HathiTrust was originally conceived as a collaboration of the 13 universities of the Committee on Institutional Cooperation (the Big Ten schools) and the University of California system to establish a repository for the universities to archive and share their digitized collections.

As the 35th partner school, Utah State University has access to 1.6 million electronic, or digitized, items in the public domain. For comparison, on-site, USU has the same number of books in the Merrill-Cazier Library collection.

“This doubles the number of books in our collection,” Clement said. “For a university like Utah State University, this is such a good fit.”

The move is not only a valuable resource for students and faculty at the Logan campus, but at the five other campuses and distance education sites throughout the state.

“The access this provides is invaluable for our students,” Clement said. “The library is being used more, but not always by students coming through the door. Library usage is up but there is more and more available in the electronic world. The resources made available through HathiTrust can be tapped via our library website by students throughout the USU system.”

Over the past two years, HathiTrust member schools have contributed more than 7 million volumes to the digital library, digitized from their library collections through a number of means, including Google and Internet Archive digitization and in-house initiatives. Of that 7 million, more than 1.6 million of the contributed volumes are in the public domain and are freely available on the Web.

An advantage of being a partner school is that students and faculty at USU can both view and print all or a portion of each available book. Non-member schools can view the items but cannot produce printed copies. And while a book from the stacks of the Merrill-Cazier Library can only be used by one individual at a time, the digital volumes in HathiTrust can be viewed and used by an infinite number at the same time.
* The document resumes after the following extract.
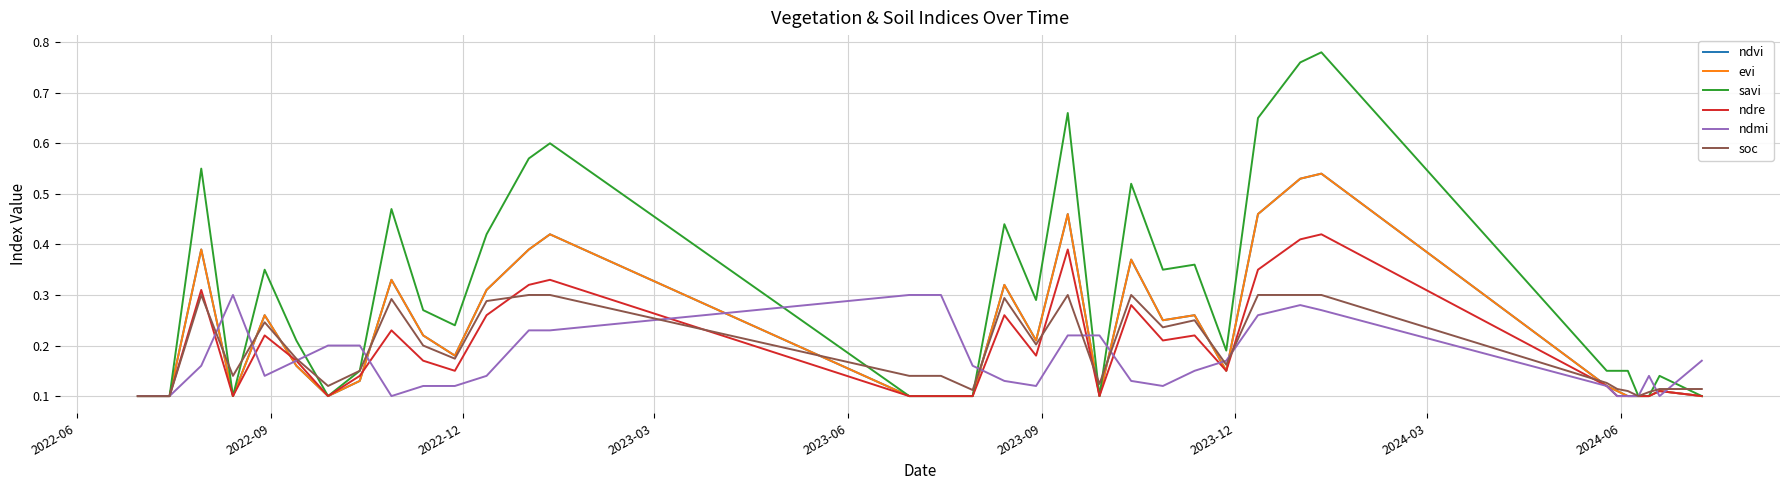

Does the chart have visible grid lines?

Yes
HathiTrust serves a dual role. First, as a trusted repository it guarantees the long-term preservation of the materials it holds, providing the expert curation and consistent access long associated with research libraries. Second, as a service for partners and a public good, HathiTrust offers persistent access to the digital collections. This includes viewing, downloading and searching access to public domain volumes and searching access to copyright volumes.

USU’s road to joining HathiTrust began with a partnership with Indiana University, Clement said. Indiana, among the founding schools of HathiTrust, has digitized its folklore collection creating an Open Folklore website.

“Indiana and USU are considered among the top folklore programs in the country,” Clement said. “We’re digitizing a great deal of our folklore archive, and Indiana was interested in making available the folklore books published by USU Press. Indiana’s request for this material morphed into our full partner association with HathiTrust.”

USU Libraries’ effort to join HathiTrust was supported by two important offices on campus.

“Executive Vice President and Provost Raymond Coward and the Vice President for Research Brent Miller have been extremely supportive in this move,” Clement said. “USU Libraries appreciates their support and effort in this endeavor. When the partnership agreement was announced, President Albrecht was highly enthused.
“Our partnership with the HathiTrust will bring an ever-growing number of digital books to our students, faculty and staff,” Clement said. “While we continue to value traditional books, we also understand that the HathiTrust is the future for providing access to our multi-campus system and our many distance-education students. It is truly transformational.”